Yağmur mutfakta bir oraya bir buraya volta atarken bir yandan da ellerini yumruk yapmış tırnaklarını avuç içine batırıyordu.
Canını yakarak aklını başka yere odaklamaya çalışsada olmadı. İçeriye sesi duyulacağı için fısıltılı, ama bir o kadar da sinirle tıslayarak konuştu.
" Toprak nasıl olur yaa nasıl!!!!
İnanmıyorsun değil mi bana?
Yemin ederim bu adam beni takip ediyor."Genç kız çayları bardaklara doldurup çaydanlığı ocağa koydu.
" Canım, sakin olur musun biraz.

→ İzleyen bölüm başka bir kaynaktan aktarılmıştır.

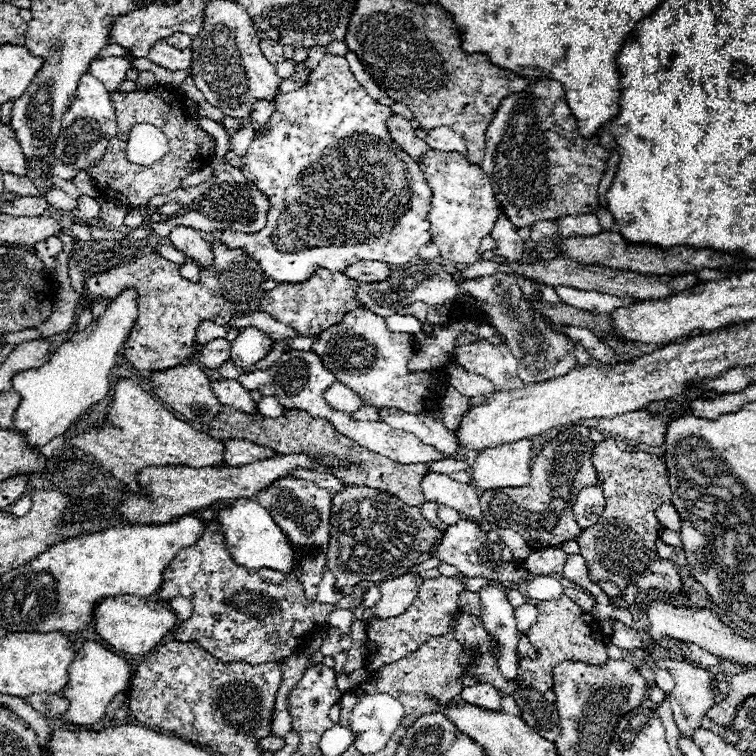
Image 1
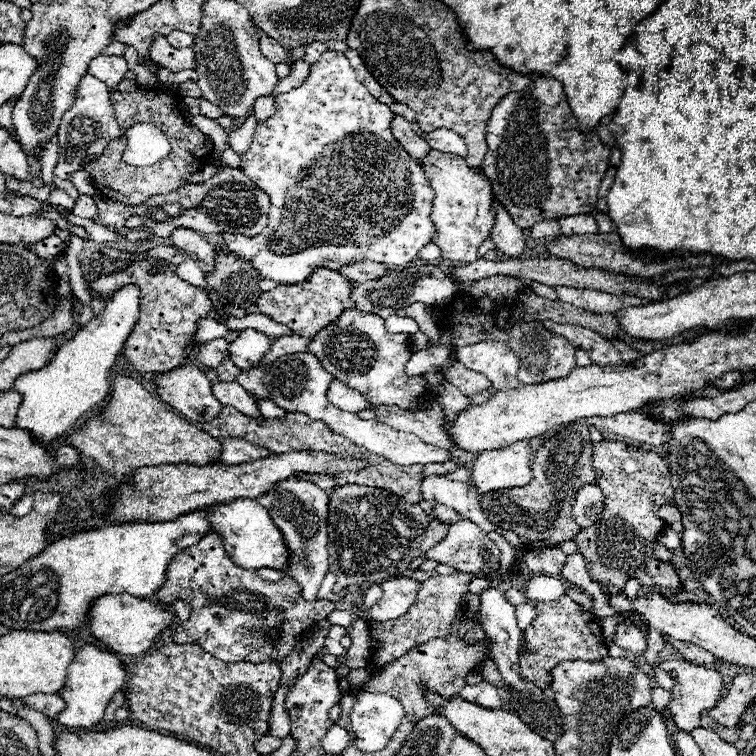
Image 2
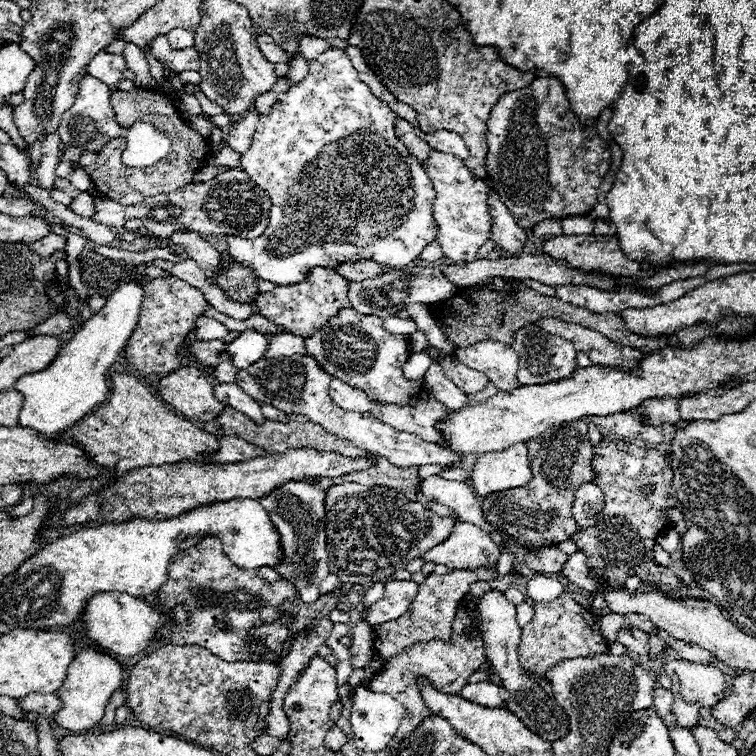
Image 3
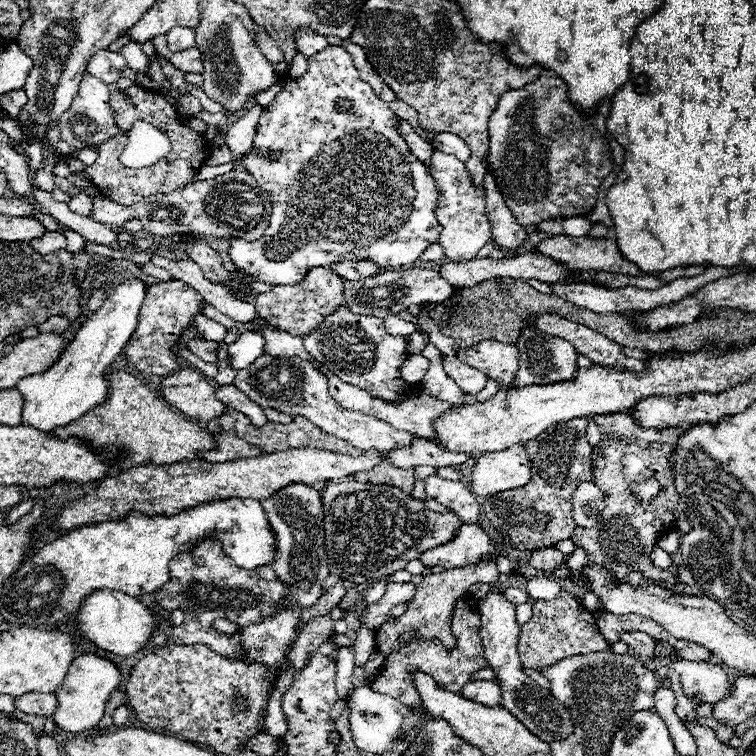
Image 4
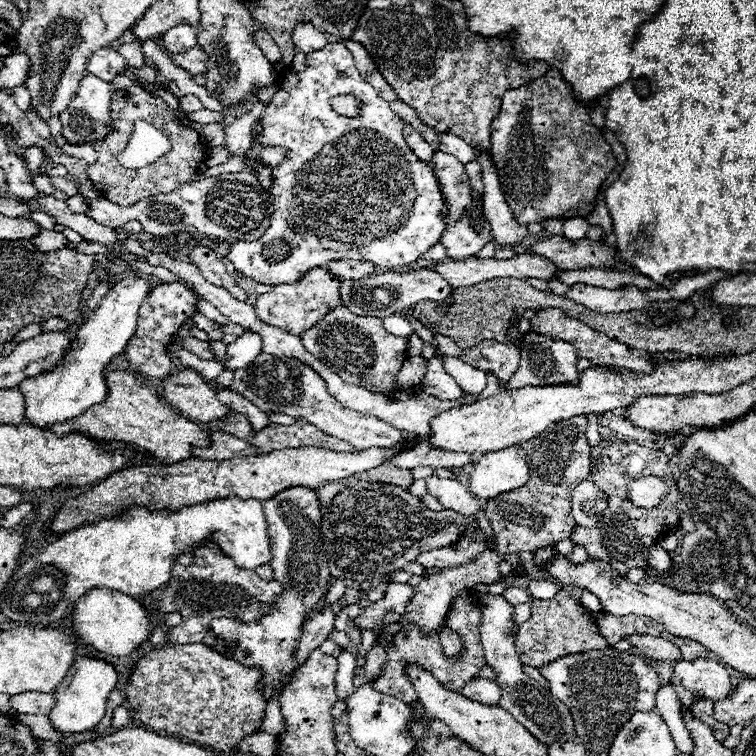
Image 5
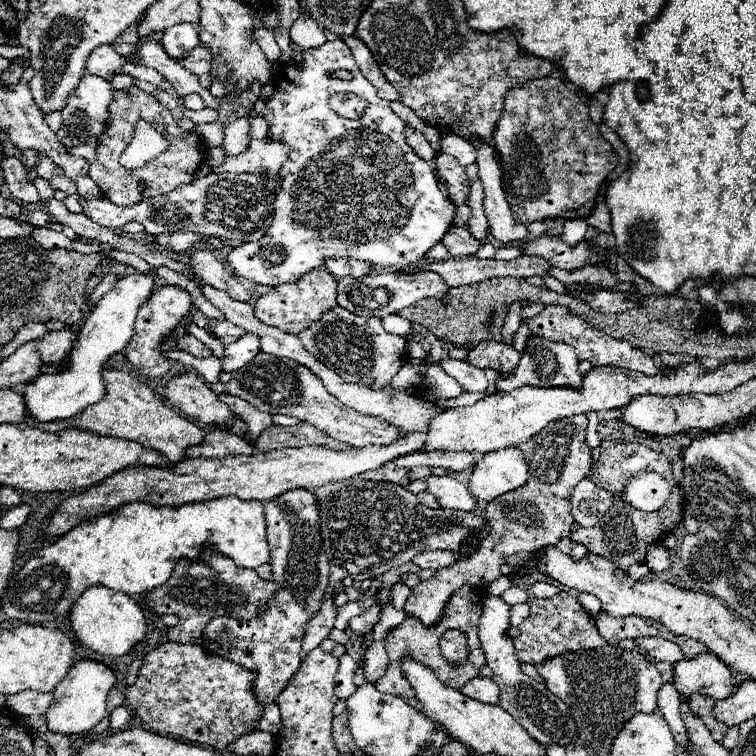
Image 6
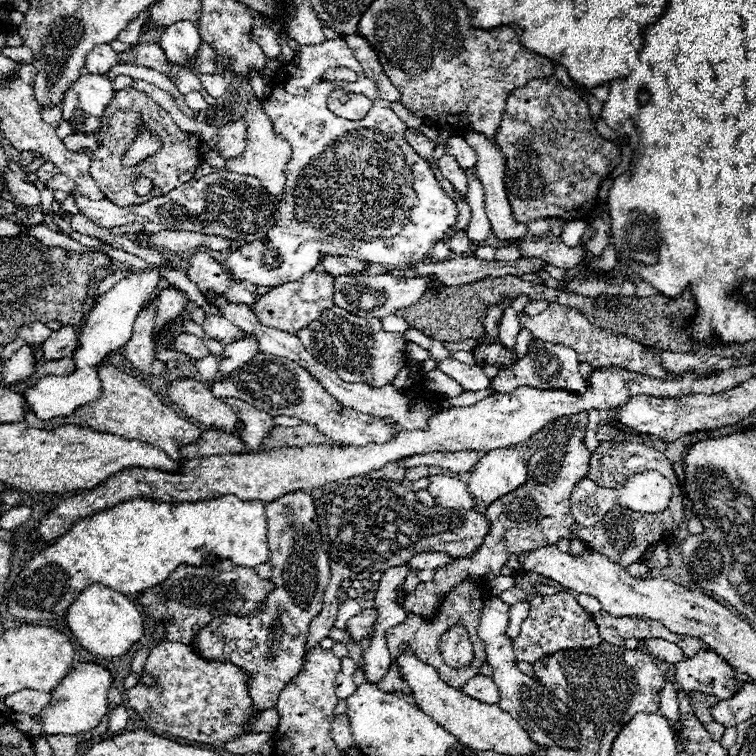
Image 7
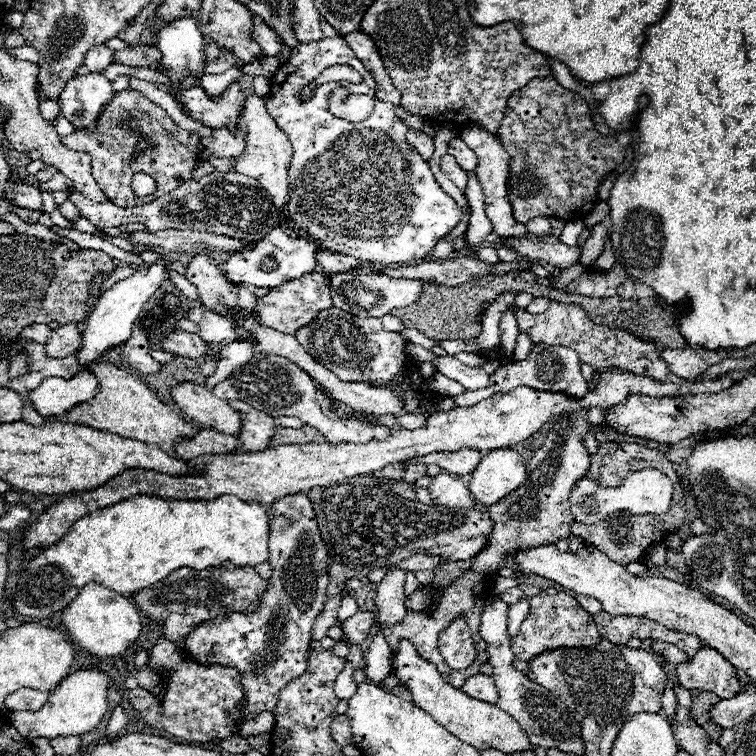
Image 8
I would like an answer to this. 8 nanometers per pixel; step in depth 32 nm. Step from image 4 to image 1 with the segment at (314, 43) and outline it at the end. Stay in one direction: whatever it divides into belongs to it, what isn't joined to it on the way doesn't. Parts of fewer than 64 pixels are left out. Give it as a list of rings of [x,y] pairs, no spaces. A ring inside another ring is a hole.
[[[310,48],[308,50],[308,58],[306,58],[306,62],[304,62],[304,66],[306,66],[306,70],[310,72],[314,66],[318,66],[320,64],[320,60],[324,58],[324,54],[326,54],[326,48]]]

Bak siz bizim ilk misafirimizsiniz. Bi sorun çıkmasın lütfen."
Yağmur arkadaşına sinirle bakıp konuşmaya devam etti.
" Ne yani ben mi çıkarıyorum sorunu"Toprak arkadaşının iyice sinirlendirmeden onu ikna etmeye çalıştı. Şuan pimi çekilmiş bir bomba gibiydi. Ve salonun ortasında patlamasına ramak kalmıştı.
Yağmur sinirinin geçmesi için mutfağı biraz daha adımladı. Dolapların içini karıştırdı. Eline bir tabak aldı önce, kırsa rahatlardı ama arkadaşına baktı izin ister gibi.
Genç kız gözlerini kocaman açmış başını sağa sola sallayarak yalvarırcasına bakıyordu.
Yağmur tabağı tezgaha bırakırken hemen eline yanında duran çay bardağını aldı. "Bu olur mu peki" dedi en masum tavrını takınırken.
Genç kız " Hayır" anlamında tekrar başını salladı. Yağmur bıkkınca bir offff çekmişti.
Etrafa göz gezdirmeye devam etti.
Masanın üzerinde duran pet şişeyi görünce birden gözleri parlamıştı. Hemen içindeki suyu lavaboya boşaltıp mengene gibi sıkıştırmaya başladı.Çıkardığı sesss....
Huzur.....
Biraz rahatlamıştı." Tamam hadi gidelim" deyip pasta tabaklarını eline
aldı sonra.Genç kız arkadaşına dehşetle bakıyordu. Bir anda nasıl eski haline dönmüştü? Bu kız tam bir kaçıktı.
Ama yinede ucuz atlatmıştı. Sinirlendiğinde evindeki tabakları sirtaki yapar gibi kırdığını daha unutmamıştı Toprak.
Hem arkadaşına inanmaya da başlamıştı artık. Yağmur bu kadar çabuk sinirlenmezdi. Kesin bişey olmuştu onu bu kadar sinirlendirecek.
Genç kız bardakların olduğu tepsisi alıp mutfaktan çıkarken Yağmur, Toprak'ın çıkmasını beklemiş ve masada duran yarım limonu pasta tabağının birine boca etmişti. Derin bir nefes alıp mutfaktan çıktı.
İşte şimdi içi rahatlamıştı...
Toprak çayları dağıtırken Yağmur da tabakları dikkatle Yiğit ve Kerem'e verdi. Ve diğer tabakları almak için mutfağa girdi. Onları da alıp içeriye geçti.Toprak'ın oturduğu üçlü koltuğun yanına oturdu.
Karşılarında tekli koltuklarda oturan Kerem ve Yiğit iş sohbetine dalmıştı bile. Yiğit , Kerem'e bu aralar şirkete gelmediğini bir sorun olup olmadığını soruyordu.
Yağmur konuşulanları duymuş ve sessizce " Tabi gelemez benim peşimden ayrılmıyor ki!" dedi ama kimse duymamıştı.
Kerem, Yiğit kadar işini önemsemezdi. Bunun sebebi ise babasının daha genç olması ve işleri ona kalmadan iyi kontrol edebilmesiydi. Babası bu durumdan ne kadar şikayet etsede, Kerem' in pekte umurunda değildi. Daha 23 yaşındaydı. Kendince bir iş kurmak için fazlasıyla vakti vardı. Zaten babasının mirası da ona kalacaktı.